=== ABOUT THIS TASK ===
I would like the records restated word for word, without the pictures.

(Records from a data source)

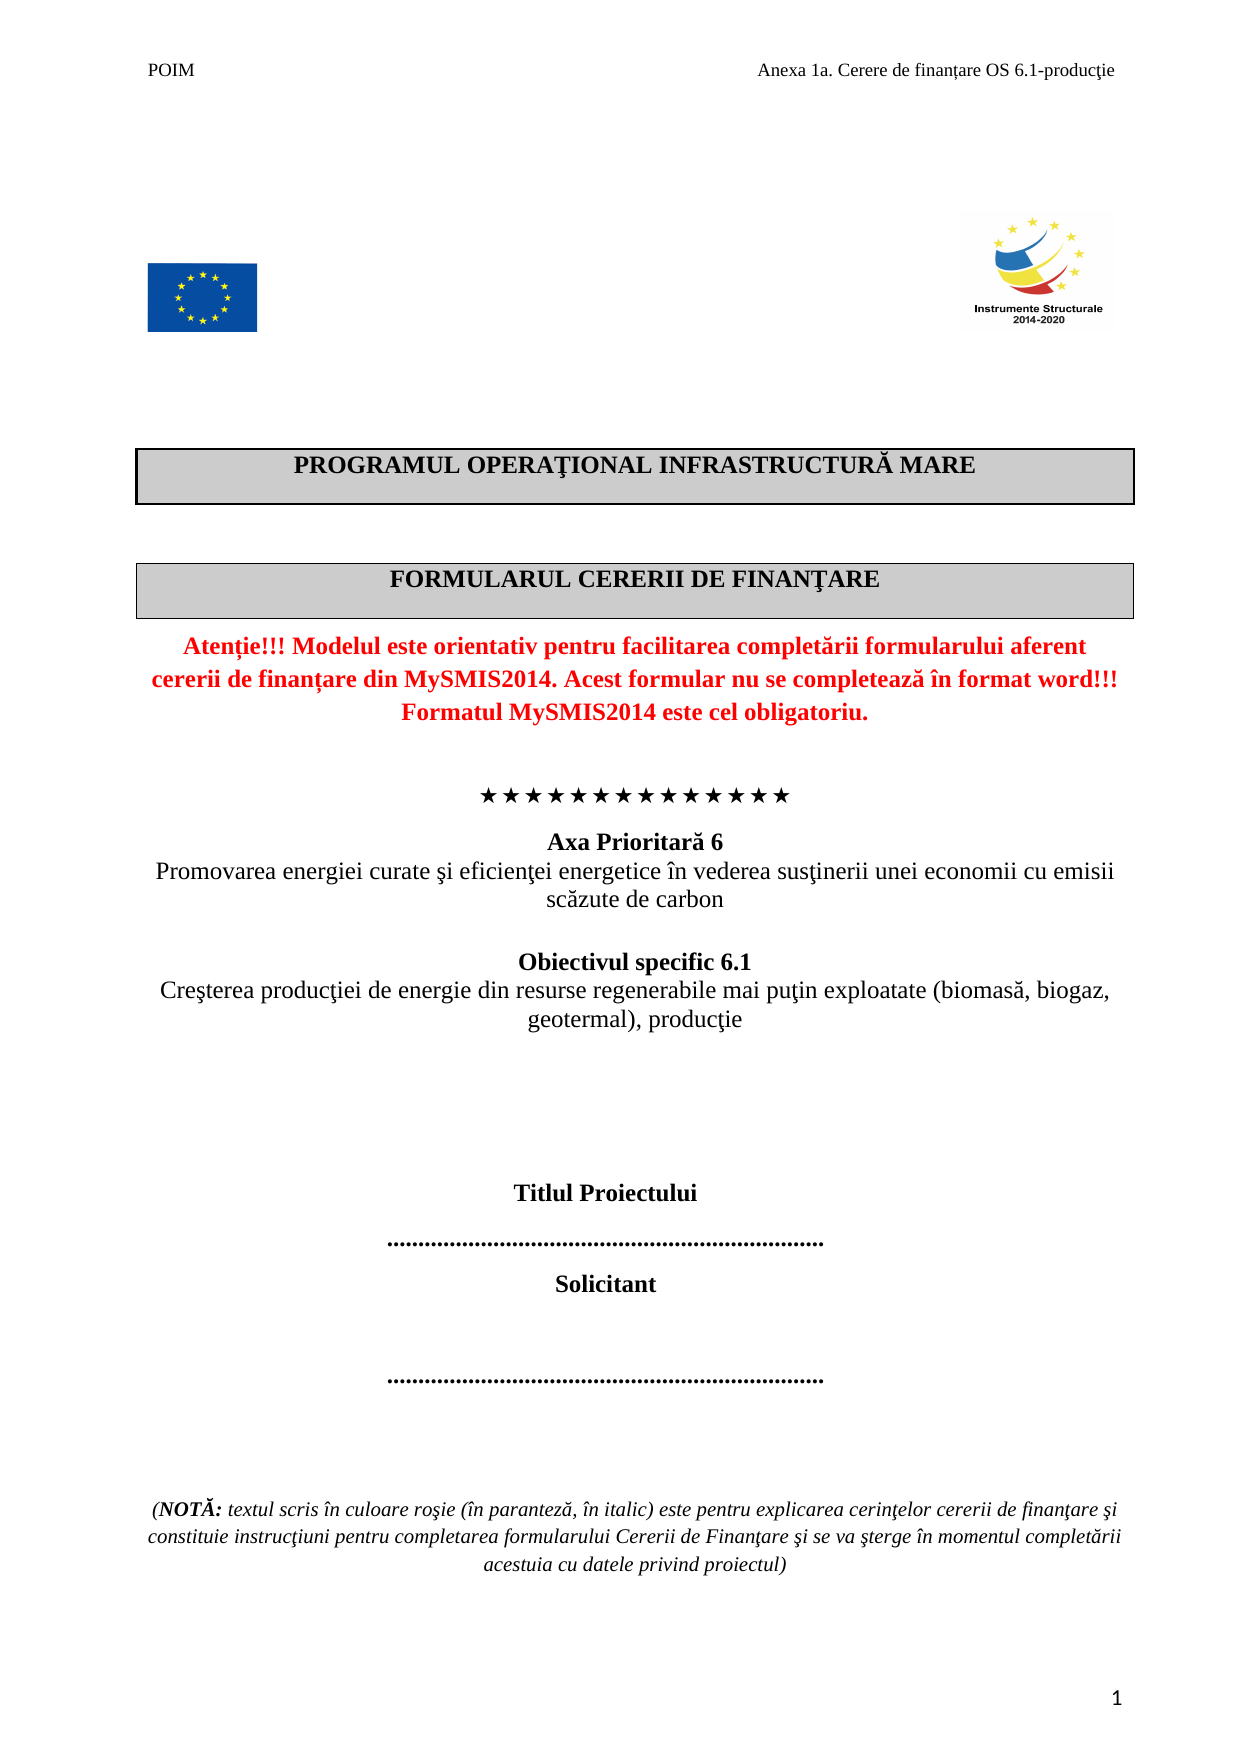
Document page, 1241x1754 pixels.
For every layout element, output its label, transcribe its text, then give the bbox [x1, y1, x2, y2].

table_header FORMULARUL CERERII DE FINANŢARE [137, 564, 1133, 618]
table_header PROGRAMUL OPERAŢIONAL INFRASTRUCTURĂ MARE [138, 450, 1133, 503]
text ...................................................................... [148, 1360, 1063, 1389]
text Atenție!!! Modelul este orientativ pentru facilitarea completării formularului aferent cererii de finanțare din MySMIS2014. Acest formular nu se completează în format word!!! Formatul MySMIS2014 este cel obligatoriu. [148, 631, 1122, 726]
text Titlul Proiectului [148, 1178, 1063, 1207]
picture [147, 263, 258, 332]
text Solicitant [148, 1269, 1063, 1298]
text Creşterea producţiei de energie din resurse regenerabile mai puţin exploatate (biomasă, biogaz, geotermal), producţie [148, 976, 1122, 1033]
text ...................................................................... [148, 1223, 1063, 1252]
text Axa Prioritară 6 [148, 827, 1122, 856]
text Promovarea energiei curate şi eficienţei energetice în vederea susţinerii unei economii cu emisii scăzute de carbon [148, 856, 1122, 913]
text Obiectivul specific 6.1 [148, 947, 1122, 976]
text (NOTĂ: textul scris în culoare roşie (în paranteză, în italic) este pentru explicarea cerinţelor cererii de finanţare şi constituie instrucţiuni pentru completarea formularului Cererii de Finanţare şi se va şterge în momentul completării acestuia cu datele privind proiectul) [148, 1497, 1122, 1576]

=== RESPONSE TO THIS EXERCISE ===
Document page, 1241x1754 pixels.
For every layout element, output its label, transcribe its text, then give the bbox [x1, y1, x2, y2].

table_header FORMULARUL CERERII DE FINANŢARE [137, 564, 1133, 618]
table_header PROGRAMUL OPERAŢIONAL INFRASTRUCTURĂ MARE [138, 450, 1133, 503]
text ...................................................................... [148, 1360, 1063, 1389]
text Atenție!!! Modelul este orientativ pentru facilitarea completării formularului aferent cererii de finanțare din MySMIS2014. Acest formular nu se completează în format word!!! Formatul MySMIS2014 este cel obligatoriu. [148, 631, 1122, 726]
text Titlul Proiectului [148, 1178, 1063, 1207]
picture [147, 263, 258, 332]
text Solicitant [148, 1269, 1063, 1298]
text Creşterea producţiei de energie din resurse regenerabile mai puţin exploatate (biomasă, biogaz, geotermal), producţie [148, 976, 1122, 1033]
text ...................................................................... [148, 1223, 1063, 1252]
text Axa Prioritară 6 [148, 827, 1122, 856]
text Promovarea energiei curate şi eficienţei energetice în vederea susţinerii unei economii cu emisii scăzute de carbon [148, 856, 1122, 913]
text Obiectivul specific 6.1 [148, 947, 1122, 976]
text (NOTĂ: textul scris în culoare roşie (în paranteză, în italic) este pentru explicarea cerinţelor cererii de finanţare şi constituie instrucţiuni pentru completarea formularului Cererii de Finanţare şi se va şterge în momentul completării acestuia cu datele privind proiectul) [148, 1497, 1122, 1576]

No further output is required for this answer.